> Document excerpt:
Research and development are a cornerstone of Gus’ philosophy, something that has continued with Seamus. ARM in association with NZ Steel have developed a laser-based solution to burn back the edge of the Dridex coating roofing. Dridex is a anti-condensation fleece that is applied to the underside of roofing material. By burning back the edge of the sheet, the chance of water wicking back is eliminated. This is just one example of the many innovations that ARM is renowned for in the roofing industry. Often ARM gets projects that have a significant technical stretch that competitors would struggle to deliver upon.
Gus leaves a long legacy in the rollforming community. He was a long-standing sponsor of the Metal Roofing Manufacturers Association. Rollforming machines made when he worked at Ward Engineering (1961to1971) are still in production, as is every machine that he made in the last 27 years at various sites around New Zealand, Australia and South East Asia and as far afield as Ghana and Algeria.
Angus Robertson Mechanical continues today with the same attention to detail and quality engineering that Gus lived for whilst being industry leaders in innovation and safety. Continued research and development benefits clients across the Southern Hemisphere and maintains our world leading reputation for mechanical engineering excellence and industry-leading, coil-processing solutions. Gus’ humour and occasional wobbly will be missed. New Zealand has lost a great mechanical engineer but his legacy lives on. Our business and country are greater for that.

(Pixel coordinate listings)
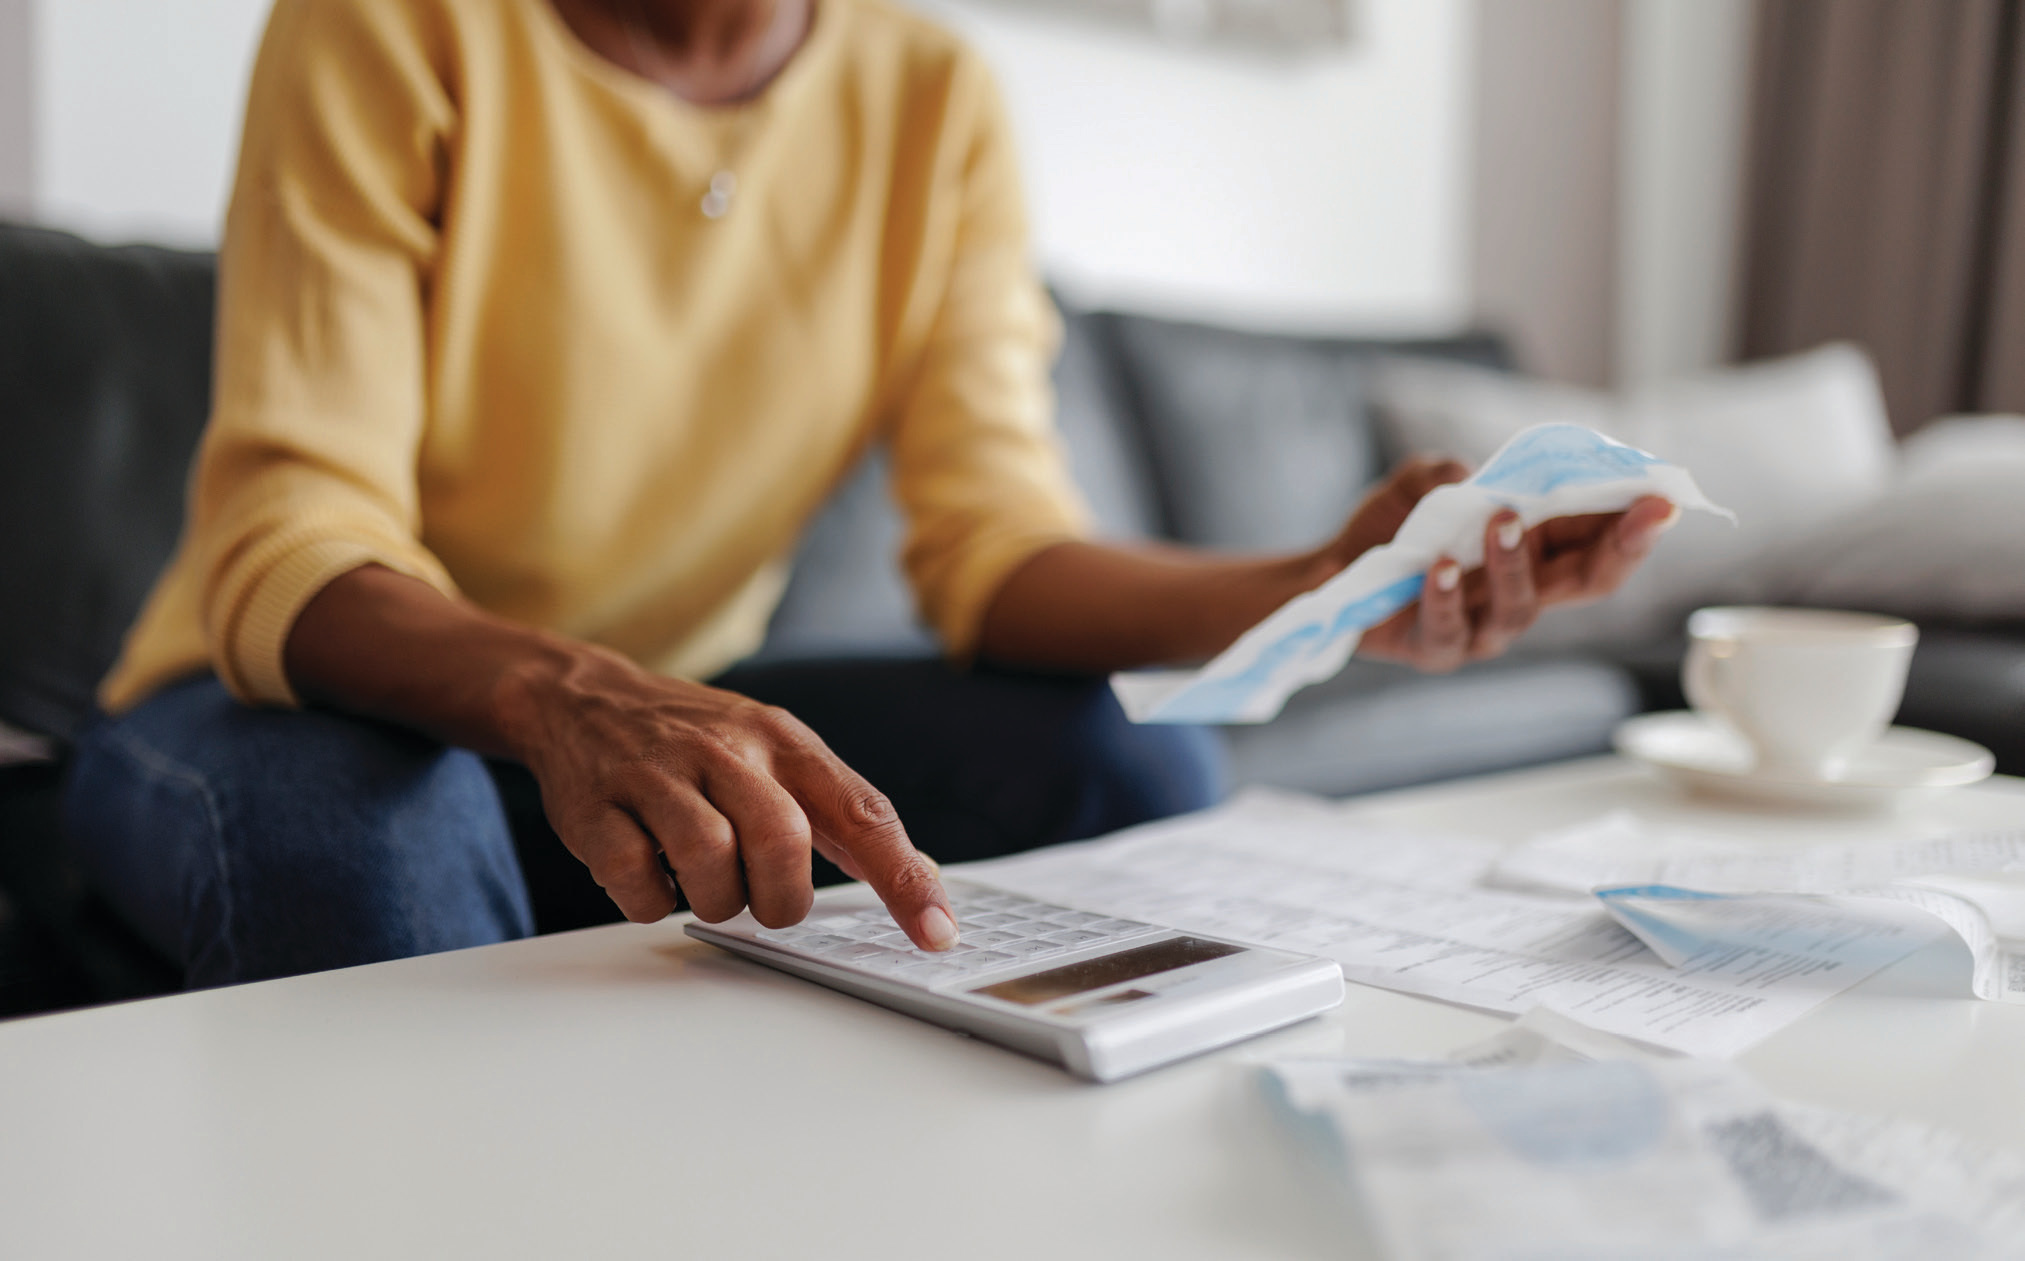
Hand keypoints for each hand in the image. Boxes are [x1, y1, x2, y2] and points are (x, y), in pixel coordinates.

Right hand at [494, 647, 958, 948]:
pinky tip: (654, 877)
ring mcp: (657, 774)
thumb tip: (920, 878)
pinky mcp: (597, 807)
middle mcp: (725, 749)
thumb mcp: (777, 750)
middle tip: (766, 901)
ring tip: (708, 887)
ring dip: (717, 901)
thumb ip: (841, 810)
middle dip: (781, 897)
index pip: (863, 811)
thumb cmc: (698, 741)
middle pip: (782, 840)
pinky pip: (637, 880)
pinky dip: (652, 900)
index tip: (937, 934)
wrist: (583, 699)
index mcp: (783, 741)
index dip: (904, 879)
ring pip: (708, 859)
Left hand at [1326, 460, 1677, 672]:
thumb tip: (1468, 475)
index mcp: (1537, 549)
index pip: (1600, 539)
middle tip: (1645, 512)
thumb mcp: (1419, 484)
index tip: (1667, 496)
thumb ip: (1445, 472)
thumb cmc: (1391, 528)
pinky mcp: (1434, 648)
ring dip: (1515, 562)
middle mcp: (1521, 591)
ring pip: (1520, 608)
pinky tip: (1436, 569)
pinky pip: (1449, 632)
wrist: (1331, 570)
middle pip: (1589, 581)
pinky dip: (1444, 599)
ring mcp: (1480, 626)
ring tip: (1500, 520)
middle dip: (1622, 546)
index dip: (1637, 521)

> What you will do:
In the excerpt on Angus Robertson Mechanical, what is Dridex?

> Finished task:
Dridex is an anti-condensation fleece applied to the underside of roofing material.